What needs to be done> Your task is to return the listing below word for word, without any of its images.
━━━━━ Task inputs ━━━━━
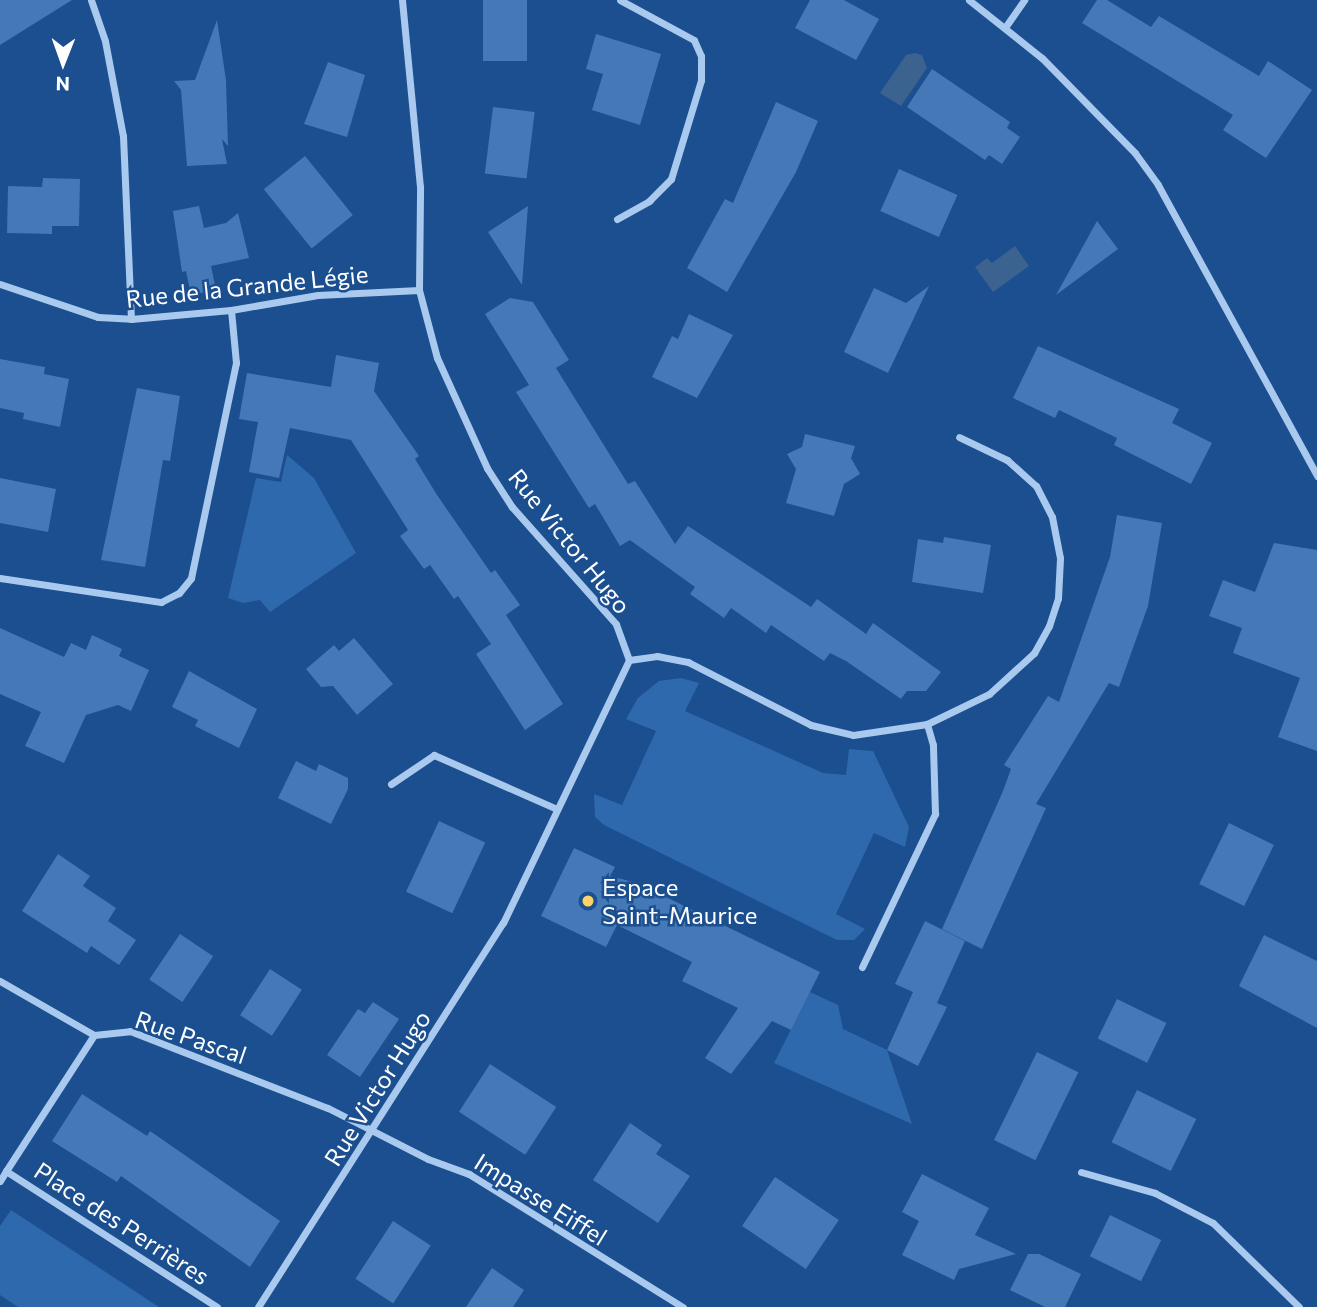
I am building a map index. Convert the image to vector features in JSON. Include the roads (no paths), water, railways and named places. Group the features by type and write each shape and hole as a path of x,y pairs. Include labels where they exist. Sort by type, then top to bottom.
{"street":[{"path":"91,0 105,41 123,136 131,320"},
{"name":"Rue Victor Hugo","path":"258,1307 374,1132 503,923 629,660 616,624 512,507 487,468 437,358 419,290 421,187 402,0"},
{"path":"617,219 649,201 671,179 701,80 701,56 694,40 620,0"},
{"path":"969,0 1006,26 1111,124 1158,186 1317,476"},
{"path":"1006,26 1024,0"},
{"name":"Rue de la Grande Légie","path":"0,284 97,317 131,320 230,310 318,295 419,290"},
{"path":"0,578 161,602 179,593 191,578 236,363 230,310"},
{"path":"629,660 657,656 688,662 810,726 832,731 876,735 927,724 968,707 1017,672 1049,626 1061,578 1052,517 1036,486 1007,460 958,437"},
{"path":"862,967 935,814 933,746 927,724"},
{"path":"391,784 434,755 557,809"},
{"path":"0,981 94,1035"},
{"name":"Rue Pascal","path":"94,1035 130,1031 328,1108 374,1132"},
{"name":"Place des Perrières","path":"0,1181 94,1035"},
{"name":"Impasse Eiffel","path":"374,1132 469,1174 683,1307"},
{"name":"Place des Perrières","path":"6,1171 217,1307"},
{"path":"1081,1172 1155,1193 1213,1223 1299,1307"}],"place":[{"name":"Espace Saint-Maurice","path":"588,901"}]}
━━━━━
Task result>
I am building a map index. Convert the image to vector features in JSON. Include the roads (no paths), water, railways and named places. Group the features by type and write each shape and hole as a path of x,y pairs. Include labels where they exist. Sort by type, then top to bottom.
{"street":[{"path":"91,0 105,41 123,136 131,320"},
{"name":"Rue Victor Hugo","path":"258,1307 374,1132 503,923 629,660 616,624 512,507 487,468 437,358 419,290 421,187 402,0"},
{"path":"617,219 649,201 671,179 701,80 701,56 694,40 620,0"},
{"path":"969,0 1006,26 1111,124 1158,186 1317,476"},
{"path":"1006,26 1024,0"},
{"name":"Rue de la Grande Légie","path":"0,284 97,317 131,320 230,310 318,295 419,290"},
{"path":"0,578 161,602 179,593 191,578 236,363 230,310"},
{"path":"629,660 657,656 688,662 810,726 832,731 876,735 927,724 968,707 1017,672 1049,626 1061,578 1052,517 1036,486 1007,460 958,437"},
{"path":"862,967 935,814 933,746 927,724"},
{"path":"391,784 434,755 557,809"},
{"path":"0,981 94,1035"},
{"name":"Rue Pascal","path":"94,1035 130,1031 328,1108 374,1132"},
{"name":"Place des Perrières","path":"0,1181 94,1035"},
{"name":"Impasse Eiffel","path":"374,1132 469,1174 683,1307"},
{"name":"Place des Perrières","path":"6,1171 217,1307"},
{"path":"1081,1172 1155,1193 1213,1223 1299,1307"}],"place":[{"name":"Espace Saint-Maurice","path":"588,901"}]}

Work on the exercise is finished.